Iconic Therapist Dr. Sue Johnson ? How to Improve Sex and Crack the Code of Love (#529)
Dateline: San Francisco, CA
“When we’re safe and secure and we feel we matter to others and that they have our back, our potential and our resources come out.”
— Dr. Sue Johnson
Dr. Sue Johnson (@Dr_SueJohnson) is a leading innovator in the fields of couple therapy and adult attachment. She is the primary developer of Emotionally Focused Couples and Family Therapy (EFT), which has demonstrated its effectiveness in over 30 years of peer-reviewed clinical research. Sue has received numerous awards in recognition of her development of EFT, including the American Psychological Association’s “Family Psychologist of the Year” and the Order of Canada.

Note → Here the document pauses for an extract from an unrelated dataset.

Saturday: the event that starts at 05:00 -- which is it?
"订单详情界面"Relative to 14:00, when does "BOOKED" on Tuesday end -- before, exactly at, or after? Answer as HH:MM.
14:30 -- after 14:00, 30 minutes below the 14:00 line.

Her best-selling book Hold Me Tight — with more than one million copies sold—has taught countless couples how to enhance and repair their love relationships. The book has since been developed into a relationship enhancement program called Hold Me Tight Online. Her most recent book for clinicians, Attachment Theory in Practice, delineates the promise of attachment science for understanding and repairing relationships.
As the founding director of the International Centre for Excellence in Emotionally Focused Therapy (ICEEFT), Sue trains counselors in EFT worldwide and provides guidance to 80 affiliated centers. She consults for the US and Canadian militaries and is a popular presenter and speaker for the general public.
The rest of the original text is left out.